Que cela soit donc du côté des clients, que de côté des professionnels et de l’Observatoire des prix, des marges et revenus (OPMR), le constat est sans appel : la situation des enseignes Run Market rachetées par Makes Distribution est alarmante.
- Une opération déjà risquée il y a deux ans -
Il y a deux ans, lors du rachat par le groupe GBH, l’OPMR et l’agence de consulting par le biais de Christophe Girardier, rapporteur de l’étude, avaient mis en exergue les risques de cette opération. Pour autant, l’Autorité de la concurrence avait donné son feu vert le 26 mai 2020. Toutefois, l’Autorité avait demandé au groupe GBH de céder une partie de ses actifs pour éviter une atteinte à la concurrence. Le groupe a donc cédé quatre hypermarchés à Make Distribution sous l’enseigne Run Market et deux au groupe Thien Ah Koon.
À la suite de cette opération de rachat et de cession de quatre hypermarchés au groupe Make Distribution, l’étude note une baisse drastique de l’activité dans les enseignes, alors que sous l’enseigne Jumbo Score, la clientèle était présente. La première raison, selon Christophe Girardier, "ces enseignes sont plus exposées à la concurrence des enseignes Leclerc et Carrefour".

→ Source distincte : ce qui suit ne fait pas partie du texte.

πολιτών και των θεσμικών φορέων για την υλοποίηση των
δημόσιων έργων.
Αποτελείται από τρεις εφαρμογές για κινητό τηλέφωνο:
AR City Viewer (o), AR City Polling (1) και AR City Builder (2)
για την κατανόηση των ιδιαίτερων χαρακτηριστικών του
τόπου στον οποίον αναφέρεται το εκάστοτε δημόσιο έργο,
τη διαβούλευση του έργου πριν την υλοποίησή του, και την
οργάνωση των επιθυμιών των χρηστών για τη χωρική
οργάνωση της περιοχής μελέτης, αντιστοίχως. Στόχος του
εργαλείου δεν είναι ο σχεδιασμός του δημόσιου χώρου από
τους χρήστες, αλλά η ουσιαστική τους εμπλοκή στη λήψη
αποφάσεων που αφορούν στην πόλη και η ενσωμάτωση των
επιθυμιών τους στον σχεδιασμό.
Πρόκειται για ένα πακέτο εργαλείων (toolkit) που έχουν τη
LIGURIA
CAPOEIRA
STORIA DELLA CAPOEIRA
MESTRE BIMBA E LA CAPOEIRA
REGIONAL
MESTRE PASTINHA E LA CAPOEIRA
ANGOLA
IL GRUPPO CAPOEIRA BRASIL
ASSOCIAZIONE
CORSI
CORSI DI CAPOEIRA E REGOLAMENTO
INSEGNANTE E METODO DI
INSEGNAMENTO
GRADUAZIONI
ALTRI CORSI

Conséquences, chez Run Market, les parkings sont vides, tout comme les rayons. Alors que chez la concurrence, la clientèle afflue. "Je n’ai jamais vu cela de toute ma carrière", explique le rapporteur de l’étude. "Il y a une baisse de la fréquentation flagrante, la zone est presque déserte." Une absence d’attractivité qui impacte l’hypermarché mais également les commerces aux alentours.
L’effet de cet achat est également la création d’un véritable duopole Carrefour/Leclerc. Résultats, avant le rachat de Vindémia par le groupe GBH et la cession à Make Distribution, Jumbo avait 30% de part de marché, Leclerc 23% et Carrefour 17%. Désormais, Carrefour compte 36 à 39% de part de marché, Leclerc totalise 27 à 29%. "Ce duopole totalise 2/3 du marché à La Réunion", explique Christophe Girardier. "Une concentration défavorable au pluralisme concurrentiel", ajoute-t-il.

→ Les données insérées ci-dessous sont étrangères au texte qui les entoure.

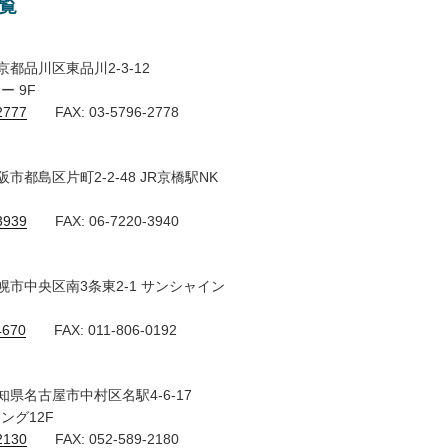
覧
 東京都品川区東品川2-3-12
 9F
2777
FAX: 03-5796-2778
 大阪市都島区片町2-2-48 JR京橋駅NK
3939
FAX: 06-7220-3940
 札幌市中央区南3条東2-1 サンシャイン
4670
FAX: 011-806-0192
ス
 愛知県名古屋市中村区名駅4-6-17
ング12F
2130
FAX: 052-589-2180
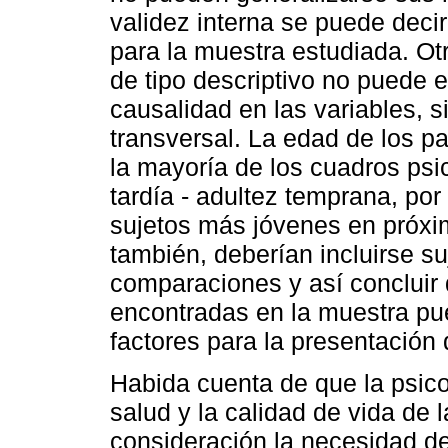
validez interna se puede decir
para la muestra estudiada. Ot
de tipo descriptivo no puede 
causalidad en las variables, 
transversal. La edad de los pa
la mayoría de los cuadros psic
tardía - adultez temprana, por
sujetos más jóvenes en próxim
también, deberían incluirse su
comparaciones y así concluir q
encontradas en la muestra pu
factores para la presentación 
Habida cuenta de que la psico
salud y la calidad de vida de
consideración la necesidad de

- Make Distribution en passe de disparaître -
"La défaillance de Make Distribution est imminente", avait alors commenté Christophe Girardier. Selon lui, de nombreux fournisseurs seraient impayés depuis près de six mois. "Il y a également une rupture des produits locaux et une paupérisation de l’offre", note le rapporteur de l’étude. "Une spirale", qui, selon Christophe Girardier, "aboutit toujours à un échec". Plusieurs risques sont donc à craindre du côté de la grande distribution, notamment sur l’impact des prix et la diversité de l’offre. "Ce qui mettrait à mal l’équilibre de l’économie de l’île. Autre impact majeur, l’avenir des 780 salariés qu’emploi le groupe Make Distribution et les enseignes Run Market.
Selon ces éléments, le groupe Make Distribution perdrait environ un million d’euros par mois. Toujours selon l'étude, le groupe cumulerait une dette estimée en 70 et 80 millions d’euros.

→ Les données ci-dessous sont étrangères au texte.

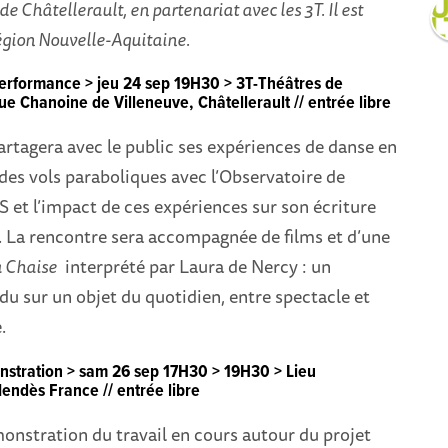
de Châtellerault, en partenariat avec les 3T. Il est
égion Nouvelle-Aquitaine
.
performance
>
jeu 24 sep 19H30
> 3T-Théâtres de
ue Chanoine de Villeneuve, Châtellerault // entrée libre
rtagera avec le public ses expériences de danse en
des vols paraboliques avec l’Observatoire de
 et l’impact de ces expériences sur son écriture
 La rencontre sera accompagnée de films et d’une
 Chaise
interprété par Laura de Nercy : un
 sur un objet du quotidien, entre spectacle et
.
stration
>
sam 26 sep 17H30 > 19H30
> Lieu
endès France // entrée libre
nstration du travail en cours autour du projet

Conclusion, "la situation financière devenue critique du groupe, est le prélude de la disparition à très court terme du nouvel acteur de la distribution réunionnaise, le groupe Make Distribution", explique Christophe Girardier. Le rapport final de cette étude, tentera de trouver des pistes pour améliorer la situation de ce secteur.